Wendy Blight had a seemingly perfect life. Voted a “Baylor Beauty,” engaged to be married to her college sweetheart, job offer in hand as she graduated – it was all working out exactly as she had planned. But then, after a leisurely afternoon by the pool with her friends on a muggy Texas day, she returned to her apartment and found a masked man waiting for her, wielding a large knife.
What followed was a horrific crime, and then a 15-year journey to find answers: Where was God when I was attacked? How can my rapist go unpunished? Can I ever feel safe? Will I ever just be normal again?
In her compelling book, Hidden Joy in a Dark Corner: The Transforming Power of God’s Story,Wendy tells how, after the assault, fear and doubt became the driving force in her life. I imagine that anyone who has ever been the victim of sexual violence would readily understand Wendy’s torment. For those who have not experienced that pain, the honesty in her story opens the door to a deeper level of empathy, offering valuable insight into how to come alongside those who are hurting.
If you’ve been around this blog for awhile, you know I love the University of Virginia, and right now I am privileged to be part of a group of students, alumni, and faculty members who are working to assess (and improve) the school’s climate and culture, particularly as it relates to sexual assault. We’ve talked with legal experts, law enforcement officers, bystander education advocates, professional counselors and a host of other brilliant and compassionate people, and I am encouraged by the progress that’s being made. New policies and procedures are taking shape, and more and more students are stepping forward to help one another.
Perhaps nowhere, though, have I seen the path to hope and healing charted so clearly as it is in Hidden Joy. Because she has “been there,” and because she doesn’t try to gloss over her anger or her confusion, Wendy’s story resonates with truth. And when she begins to trust God – to see his hand in her life, working for good purposes, even in the midst of her pain – it makes you want to stand up and cheer. It’s like watching a prisoner step out into the light.
I wish I could put a copy of Hidden Joy into the hands of everyone who has ever been a victim, or who has ever wanted to help a friend find hope amid the ashes of suffering. I can’t do that, but sweet Wendy has offered to send a free, signed copy of her book to someone who posts a comment on this blog – we’ll pick a giveaway winner at random and announce that on Wednesday.

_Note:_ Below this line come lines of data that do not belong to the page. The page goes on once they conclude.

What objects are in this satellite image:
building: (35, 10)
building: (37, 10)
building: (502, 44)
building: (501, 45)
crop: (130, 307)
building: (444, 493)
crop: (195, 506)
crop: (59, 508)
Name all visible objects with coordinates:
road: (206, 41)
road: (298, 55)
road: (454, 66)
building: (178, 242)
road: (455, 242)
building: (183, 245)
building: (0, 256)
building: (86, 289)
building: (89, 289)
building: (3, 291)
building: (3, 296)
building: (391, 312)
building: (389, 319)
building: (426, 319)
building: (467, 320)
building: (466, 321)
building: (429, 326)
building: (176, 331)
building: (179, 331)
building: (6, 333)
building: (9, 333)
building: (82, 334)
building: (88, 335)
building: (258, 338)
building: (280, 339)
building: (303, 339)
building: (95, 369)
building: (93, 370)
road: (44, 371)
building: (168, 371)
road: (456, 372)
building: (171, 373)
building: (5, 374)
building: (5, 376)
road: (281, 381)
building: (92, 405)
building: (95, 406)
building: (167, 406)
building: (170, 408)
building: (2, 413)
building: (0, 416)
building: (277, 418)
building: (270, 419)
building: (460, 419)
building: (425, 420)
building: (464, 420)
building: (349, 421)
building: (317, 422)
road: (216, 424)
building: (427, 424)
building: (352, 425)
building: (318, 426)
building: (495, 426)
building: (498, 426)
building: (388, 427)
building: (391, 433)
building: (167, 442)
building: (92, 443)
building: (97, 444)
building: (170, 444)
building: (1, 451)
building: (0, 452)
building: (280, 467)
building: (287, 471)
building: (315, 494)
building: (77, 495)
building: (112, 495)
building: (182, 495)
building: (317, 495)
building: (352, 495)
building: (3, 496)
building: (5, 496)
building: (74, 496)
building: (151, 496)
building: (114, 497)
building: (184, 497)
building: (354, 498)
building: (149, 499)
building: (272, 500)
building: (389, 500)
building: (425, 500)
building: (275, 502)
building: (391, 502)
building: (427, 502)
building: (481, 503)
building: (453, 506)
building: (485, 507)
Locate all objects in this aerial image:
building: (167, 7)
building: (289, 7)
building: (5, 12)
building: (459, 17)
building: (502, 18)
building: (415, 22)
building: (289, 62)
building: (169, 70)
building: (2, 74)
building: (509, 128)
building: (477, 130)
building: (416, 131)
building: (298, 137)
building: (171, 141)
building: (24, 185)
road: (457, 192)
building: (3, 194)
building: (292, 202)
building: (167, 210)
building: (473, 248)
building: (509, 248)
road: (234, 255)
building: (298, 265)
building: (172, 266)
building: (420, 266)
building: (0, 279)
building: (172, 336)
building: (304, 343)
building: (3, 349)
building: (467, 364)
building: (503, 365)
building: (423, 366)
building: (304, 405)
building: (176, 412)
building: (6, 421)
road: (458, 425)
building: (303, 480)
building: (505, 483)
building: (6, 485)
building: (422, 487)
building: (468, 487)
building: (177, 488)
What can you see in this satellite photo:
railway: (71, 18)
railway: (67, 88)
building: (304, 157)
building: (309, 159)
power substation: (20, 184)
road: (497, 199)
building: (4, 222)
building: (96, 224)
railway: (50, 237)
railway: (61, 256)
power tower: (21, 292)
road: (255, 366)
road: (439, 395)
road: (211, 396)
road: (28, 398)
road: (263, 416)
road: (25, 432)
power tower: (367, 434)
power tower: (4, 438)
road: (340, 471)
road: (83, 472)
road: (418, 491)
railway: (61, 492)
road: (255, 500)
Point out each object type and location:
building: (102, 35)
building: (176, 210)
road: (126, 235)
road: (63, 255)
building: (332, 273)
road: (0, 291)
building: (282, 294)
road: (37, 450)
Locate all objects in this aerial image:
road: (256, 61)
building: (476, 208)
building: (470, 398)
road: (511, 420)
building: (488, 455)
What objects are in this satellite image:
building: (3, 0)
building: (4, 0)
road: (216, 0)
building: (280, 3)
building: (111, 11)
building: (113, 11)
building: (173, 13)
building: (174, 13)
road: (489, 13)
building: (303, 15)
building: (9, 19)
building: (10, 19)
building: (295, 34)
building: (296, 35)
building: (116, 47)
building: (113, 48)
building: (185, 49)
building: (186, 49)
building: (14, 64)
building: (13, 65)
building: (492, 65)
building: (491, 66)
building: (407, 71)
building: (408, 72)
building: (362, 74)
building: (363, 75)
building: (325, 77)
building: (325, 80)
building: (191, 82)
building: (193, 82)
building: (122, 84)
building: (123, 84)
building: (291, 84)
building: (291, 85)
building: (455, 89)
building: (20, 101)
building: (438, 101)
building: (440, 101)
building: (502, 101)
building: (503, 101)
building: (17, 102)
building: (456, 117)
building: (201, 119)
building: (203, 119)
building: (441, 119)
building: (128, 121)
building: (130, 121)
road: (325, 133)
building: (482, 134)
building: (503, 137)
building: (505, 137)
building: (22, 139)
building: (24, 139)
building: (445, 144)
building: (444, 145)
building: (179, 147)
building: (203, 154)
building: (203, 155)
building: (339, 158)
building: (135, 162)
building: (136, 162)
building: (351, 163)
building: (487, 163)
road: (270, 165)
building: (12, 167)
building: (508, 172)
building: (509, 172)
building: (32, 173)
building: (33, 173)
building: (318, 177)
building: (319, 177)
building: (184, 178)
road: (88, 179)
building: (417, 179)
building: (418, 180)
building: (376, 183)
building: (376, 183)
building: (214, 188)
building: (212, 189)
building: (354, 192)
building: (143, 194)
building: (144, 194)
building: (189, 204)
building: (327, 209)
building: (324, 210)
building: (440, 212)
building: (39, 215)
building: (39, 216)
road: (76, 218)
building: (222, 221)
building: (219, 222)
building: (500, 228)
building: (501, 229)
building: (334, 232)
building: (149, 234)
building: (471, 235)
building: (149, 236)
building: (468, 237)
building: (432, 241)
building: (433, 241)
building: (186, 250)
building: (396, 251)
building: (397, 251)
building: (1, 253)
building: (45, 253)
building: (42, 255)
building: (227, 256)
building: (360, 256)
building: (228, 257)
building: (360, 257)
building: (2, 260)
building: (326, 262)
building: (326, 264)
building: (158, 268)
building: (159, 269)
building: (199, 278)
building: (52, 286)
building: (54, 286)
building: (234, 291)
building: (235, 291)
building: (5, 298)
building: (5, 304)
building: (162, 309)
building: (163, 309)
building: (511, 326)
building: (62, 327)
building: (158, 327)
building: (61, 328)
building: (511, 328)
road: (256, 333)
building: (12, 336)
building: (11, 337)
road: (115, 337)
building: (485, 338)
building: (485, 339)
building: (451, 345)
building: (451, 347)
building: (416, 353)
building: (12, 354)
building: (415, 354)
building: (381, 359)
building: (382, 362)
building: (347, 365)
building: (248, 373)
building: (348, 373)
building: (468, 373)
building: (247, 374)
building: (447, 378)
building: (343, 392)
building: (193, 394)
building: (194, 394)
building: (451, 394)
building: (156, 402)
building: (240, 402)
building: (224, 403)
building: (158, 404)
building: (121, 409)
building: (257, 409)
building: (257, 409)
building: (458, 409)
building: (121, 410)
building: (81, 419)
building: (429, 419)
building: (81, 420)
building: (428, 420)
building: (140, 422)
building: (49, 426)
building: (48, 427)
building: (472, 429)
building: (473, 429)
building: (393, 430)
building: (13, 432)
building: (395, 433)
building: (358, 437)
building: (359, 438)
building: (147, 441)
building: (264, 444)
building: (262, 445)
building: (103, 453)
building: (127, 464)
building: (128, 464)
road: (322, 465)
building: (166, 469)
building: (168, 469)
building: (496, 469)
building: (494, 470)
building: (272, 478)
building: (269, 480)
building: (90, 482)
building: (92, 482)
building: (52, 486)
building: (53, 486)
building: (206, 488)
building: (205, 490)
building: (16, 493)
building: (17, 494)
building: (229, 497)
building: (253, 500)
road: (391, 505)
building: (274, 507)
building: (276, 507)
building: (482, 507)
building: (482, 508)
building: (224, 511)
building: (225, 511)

I’m also turning this space over to Wendy for the next two days. Tomorrow, she’ll recap her story and offer a free chapter of the book to anyone who would like to read more. And Wednesday’s post will feature strategies for staying safe, insights Wendy first shared on Oprah Radio and now offers to us. They’re commonsense tips, but important ones – and, if you’re like me, you’ll want to forward them to your children, your friends, and anyone else who will listen.
(3.18.15 – Congratulations to Helen Roberts of Virginia Beach, who will soon be receiving her complimentary copy of Hidden Joy in a Dark Corner – and thank you, Wendy!)